Vom Oma-Kleid zum Bühnenoutfit


Ich habe eine Freundin, die ist Musikerin. Ja, das klingt jetzt nach der Pixie-Kinderbuchserie. Ich erzähle jetzt aber nicht - wie es bei diesen Geschichten der Fall ist - von einem Tag aus ihrem Leben, sondern etwas über dieses Kleid. Vor ein paar Wochen habe ich von Alicia Edelweiss (check her out ;) ) einen Sack voller alter Laura-Ashley-Kleider bekommen. Geerbt von der spanischen Großmutter, die in England lebte.

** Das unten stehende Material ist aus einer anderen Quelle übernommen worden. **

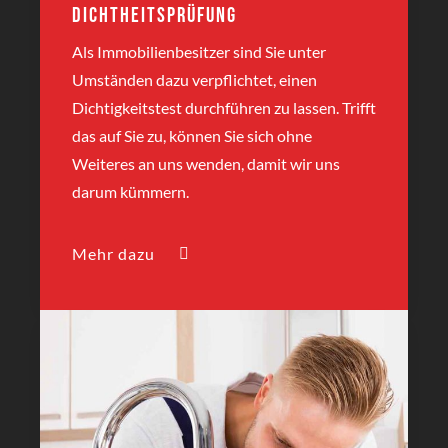
Dichtheitsprüfung
Als Immobilienbesitzer sind Sie unter
Umständen dazu verpflichtet, einen
Dichtigkeitstest durchführen zu lassen. Trifft
das auf Sie zu, können Sie sich ohne
Weiteres an uns wenden, damit wir uns
darum kümmern.
Mehr dazu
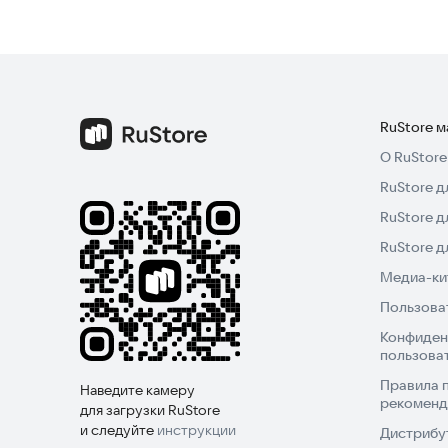
RuStore 
О RuStore
RuStore д
RuStore д
RuStore 
Медиа-кит
Пользова
Конфиден
пользова
Правила 
Наведите камеру
рекоменд
для загрузки RuStore
и следуйте
инструкции
Дистрибу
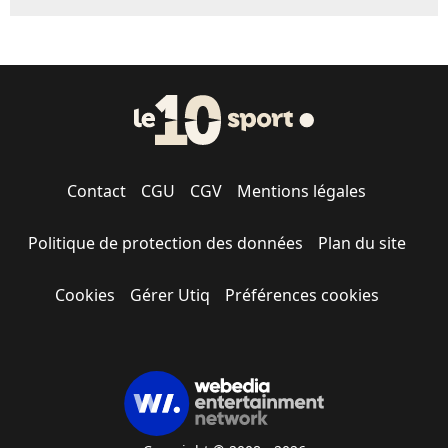
Contact
CGU
CGV
Mentions légales
Politique de protection des données
Plan du site
Cookies
Gérer Utiq
Préférences cookies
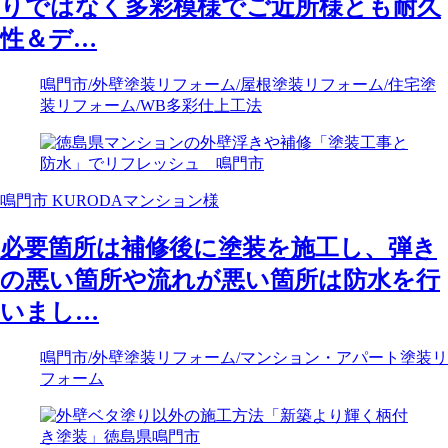
りではなく多彩模様でご近所様とも耐久
性＆デ…
鳴門市
/外壁塗装リフォーム
/屋根塗装リフォーム
/住宅塗
装リフォーム
/WB多彩仕上工法
鳴門市 KURODAマンション様
必要箇所は補修後に塗装を施工し、弾き
の悪い箇所や流れが悪い箇所は防水を行
いまし…
鳴門市
/外壁塗装リフォーム
/マンション・アパート塗装リ
フォーム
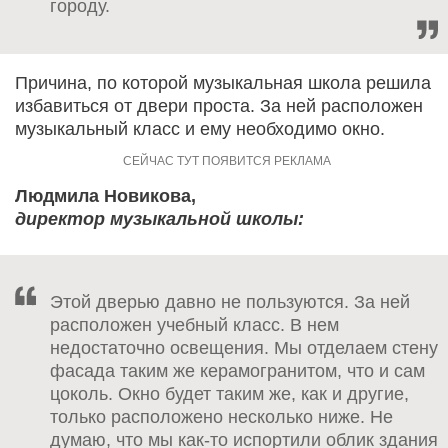
городу.
Причина, по которой музыкальная школа решила
избавиться от двери проста. За ней расположен
музыкальный класс и ему необходимо окно.
Людмила Новикова,
директор музыкальной школы:
Этой дверью давно не пользуются. За ней
расположен учебный класс. В нем
недостаточно освещения. Мы отделаем стену
фасада таким же керамогранитом, что и сам
цоколь. Окно будет таким же, как и другие,
только расположено несколько ниже. Не
думаю, что мы как-то испортили облик здания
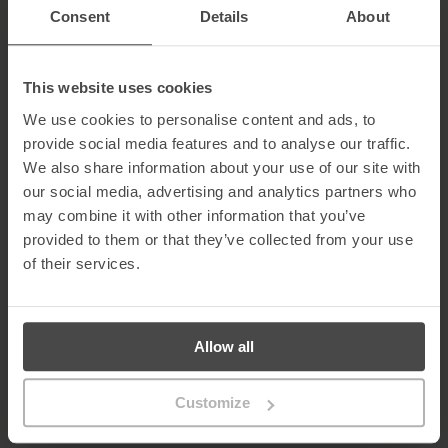
Robert O’Brien, Diretor Executivo da MetaCompliance,
Consent
Details
About
comentou: “A classificação como líder da Formação em
Sensibilização para a Segurança durante quatro trimestres
consecutivos valida o nosso compromisso com a inovação e
com o fornecimento de uma experiência de classe mundial ao
This website uses cookies
cliente. A distinção demonstra que a nossa Formação em
We use cookies to personalise content and ads, to
Sensibilização para a Segurança é reconhecida pelo mercado
provide social media features and to analyse our traffic.
como uma solução que envolve os utilizadores finais, impulsiona
a mudança de comportamento e reduz os erros humanos”.
We also share information about your use of our site with
our social media, advertising and analytics partners who
O reconhecimento segue-se à recente vitória da
may combine it with other information that you’ve
MetaCompliance nos
Global Business Insight Awards
como
Fornecedor de Soluções de eLearning de Segurança
provided to them or that they’ve collected from your use
Cibernética mais destacado de 2022
‘.
of their services.
Para mais informações sobre a plataforma de formação em
sensibilização para a segurança da MetaCompliance,
visita
Para ver o que os utilizadores do G2 têm a dizer sobre o
Allow all
MetaCompliance, ou para deixar uma avaliação,
visita
Customize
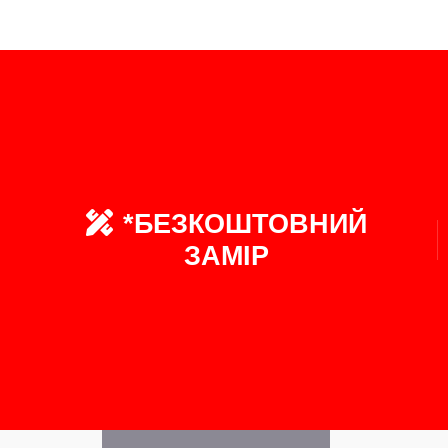
*БЕЗКОШТОВНИЙ
ЗАМІР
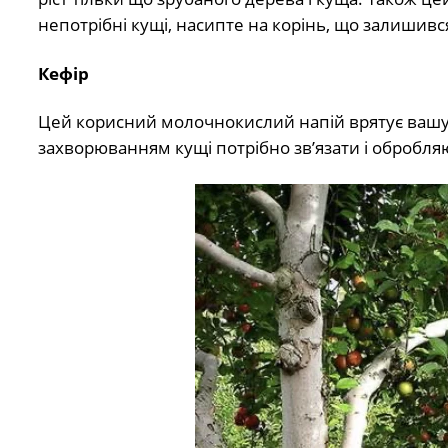
непотрібні кущі, насипте на корінь, що залишився,
Кефір
Цей корисний молочнокислий напій врятує вашу 
захворюванням кущі потрібно зв’язати і обробляю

Wunderschöne, alte Blumenmuster, interessante Schnitte - aber irgendwas machte die in die Jahre gekommenen Kleider nicht wirklich tragbar. Kein Problem, wenn man eine Nähmaschine hat. Es war auch gar nicht viel zu tun, hier ein kleines Beispiel. Bei diesem Kleid wurden die Ärmel und der Saum gekürzt, aus dem Reststoff noch ein Bindegürtel genäht. Und schon sieht die Sache anders aus. Vor allem, wenn man eh dauernd auf der Bühne steht und sich outfit-technisch austoben kann.
Aber eigentlich sollte eh immer gelten: Dress, like nobody is watching.


War jedenfalls eine schöne Erfahrung, sich den fast schon historischen Kleidern zu widmen, die sicher viel erzählen könnten. Und dank Alicia nun mit neuen Geschichten und neuem Leben versorgt werden.